A group of seven ASEAN stock exchanges The Singapore Exchange, Bursa Malaysia, Hanoi Stock Exchange, Ho Chi Minh Stock Exchange, Indonesia Stock Exchange, The Philippine Stock Exchange and The Stock Exchange of Thailand – recently created an ASEAN Trading Link in order to encourage market growth in a region with a combined market capitalization of $2.1 trillion. A new whitepaper from Deutsche Bank has expanded on follow-up plans for post-trade linking of clearing and settlement in the region. According to Lisa Robins, head of Global Transaction Banking, Asia Pacific, Deutsche Bank integration in the post-trade space will create opportunities for custodians in the region to develop new products and services to help clients adapt to the changes.
The model for integrating the post trade infrastructure in the ASEAN region is being discussed and worked on and the timings and costs are yet to be determined. The first goal will be having uniform standards and practices in order to streamline the way things are done, says Lisa Robins, head of Global Transaction Banking, Asia Pacific, Deutsche Bank.
Robins says the ASEAN integration is a unique opportunity to increase investment in the regions capital markets by streamlining processes and making the region a force with common standards and practices. There are six disparate regulatory bodies. Uniform standards and processes reduce the difficulties of transacting in multiple markets. Furthermore, adds Robins, by implementing a single settlement engine, the complexities of having six different settlement cycles in the post trade infrastructure will also be reduced.
Commenting further on lessons that can be learned from T2S, the harmonized settlement landscape in Europe, Robins notes similar discussions are happening in the ASEAN region, even without the presence of a single currency. There is a move towards improving asset and corporate action servicing and various options on settlement efficiencies are being discussed including a single settlement layer, despite the unique practices that exist in each country in the region,” she says.
While T2S raises questions about potential disintermediation among securities services providers, with global players being able to connect directly to the infrastructure and local providers having to differentiate through asset servicing and corporate actions, Robins says the move towards a harmonized settlement infrastructure in the ASEAN region as a gradual evolution and an opportunity for custodians in the region to provide new products and services to address the needs of clients and to help reduce their costs. If you want to stay relevant, you have to address the specific needs of your client base. We may change some products and services – the vessel may look different – but the core of who we are and what were about wont change.

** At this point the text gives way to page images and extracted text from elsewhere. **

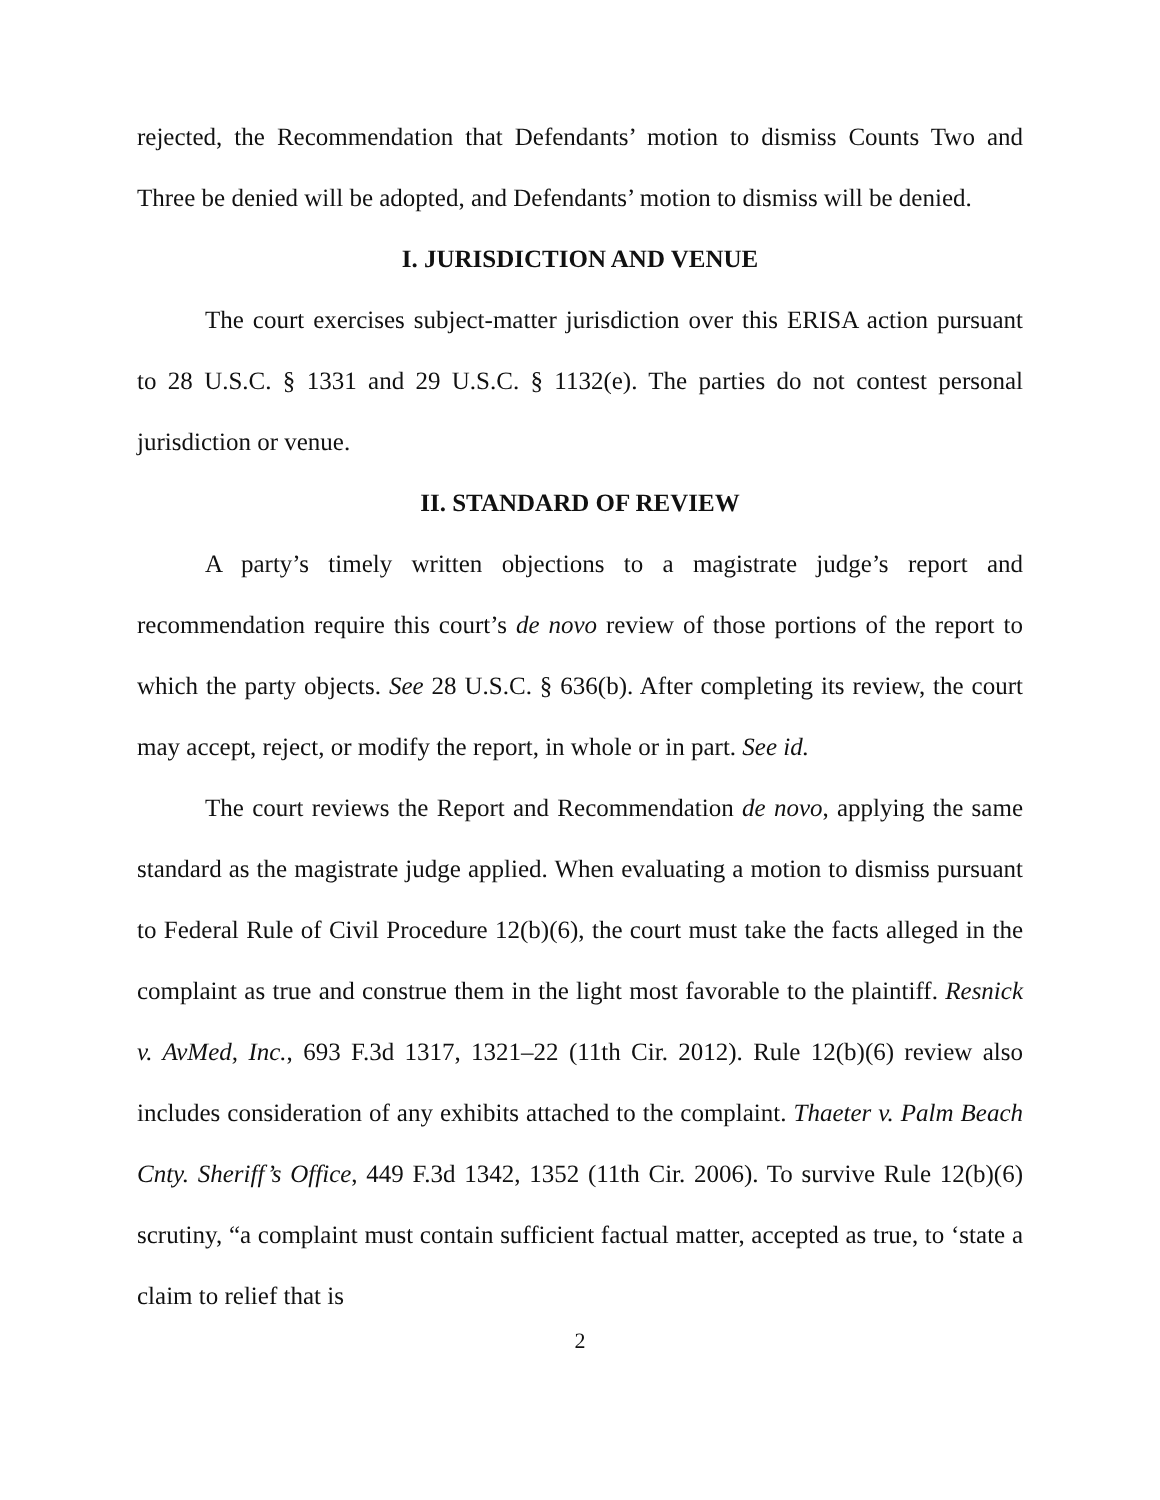rejected, the Recommendation that Defendants’ motion to dismiss Counts Two and Three be denied will be adopted, and Defendants’ motion to dismiss will be denied.
I. JURISDICTION AND VENUE
The court exercises subject-matter jurisdiction over this ERISA action pursuant to 28 U.S.C. § 1331 and 29 U.S.C. § 1132(e). The parties do not contest personal jurisdiction or venue.
II. STANDARD OF REVIEW
A party’s timely written objections to a magistrate judge’s report and recommendation require this court’s de novo review of those portions of the report to which the party objects. See 28 U.S.C. § 636(b). After completing its review, the court may accept, reject, or modify the report, in whole or in part. See id.
The court reviews the Report and Recommendation de novo, applying the same standard as the magistrate judge applied. When evaluating a motion to dismiss pursuant to Federal Rule of Civil Procedure 12(b)(6), the court must take the facts alleged in the complaint as true and construe them in the light most favorable to the plaintiff. Resnick v. AvMed, Inc., 693 F.3d 1317, 1321–22 (11th Cir. 2012). Rule 12(b)(6) review also includes consideration of any exhibits attached to the complaint. Thaeter v. Palm Beach Cnty. Sheriff’s Office, 449 F.3d 1342, 1352 (11th Cir. 2006). To survive Rule 12(b)(6) scrutiny, “a complaint must contain sufficient factual matter, accepted as true, to ‘state a claim to relief that is
2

There will be enough demand for products and services to avoid the disintermediation of service providers in the new ASEAN settlement landscape, adds Robins. For those with a strong core and the ability to adapt, these changes present opportunity. Our clients want to understand the new landscape and spot the specific opportunities. We’re in a great position to help them, she says.
It its white paper, Deutsche Bank noted that the clearing and settlement process is still executed in the securitys place of issuance. Infrastructure links existing between the ASEAN CSDs or CCPs has been raised as a future development following the exchange trading link, said the white paper. For the ASEAN community, the developments of the EUs interconnected post-trade environment provide insights into the inner workings and effects of such initiatives. ASEAN trade-to-post trade flows operate in an equally complex environment, but in a presently straightforward vertical manner within each national boundary. With the practices of domestic clearing and settlement, and also a key difference from the EU model, the linking of ASEAN CCPs and CSDs will instead need to incorporate the regional characteristics of having different currencies, laws and market practices.
Deutsche Bank noted that if a broker-dealer or its clearing agent is able to post one line of collateral for the trades into the different underlying markets, it can have meaningful cost benefits. Integration could be done by merging CCPs across markets to effectively create a pan-regional entity, allowing CCP interoperability or by expanding the eligibility criteria of participants and allowing CCPs to participate as clearing members for each other, said the white paper. This option would require substantial legal, regulatory and technological reforms, rules on fair level playing field as well as harmonization and standardization across the ASEAN countries. Therefore, having cross-CCP memberships could be seen as a more feasible way to link CCPs. In a cross-clearing membership model remote or otherwise each CCP would act as a clearing member for each other. To mitigate additional credit exposure, ASEAN CCPs may need to raise capital and post collateral to each other.
Like CCPs, said Deutsche Bank, CSDs have a variety of inter-operability methods for intra-region settlement. Similarly, they could merge into a single entity across the ASEAN region. Alternatively, they could develop a correspondent account relationship with an integrated centralized messaging hub, or through the outsourcing of settlement functions to a single entity.
In this former scenario, CSDs would open securities settlement accounts with each other. In a move that replicates a portion of what the current custodian /intermediary model performs, a home country CSD would keep records of securities held abroad by each of its participants, said the white paper.
With this model, securities settlement would remain in the market of issuance, however, the linked CSDs may undertake other asset servicing activities or the participating ASEAN locations may move to a central bank money clearing practice. How any of these scenarios would affect ASEAN CSDs, securities and cash settlement, as well as the levels of risk and transparency, would be an important consideration for all stakeholders.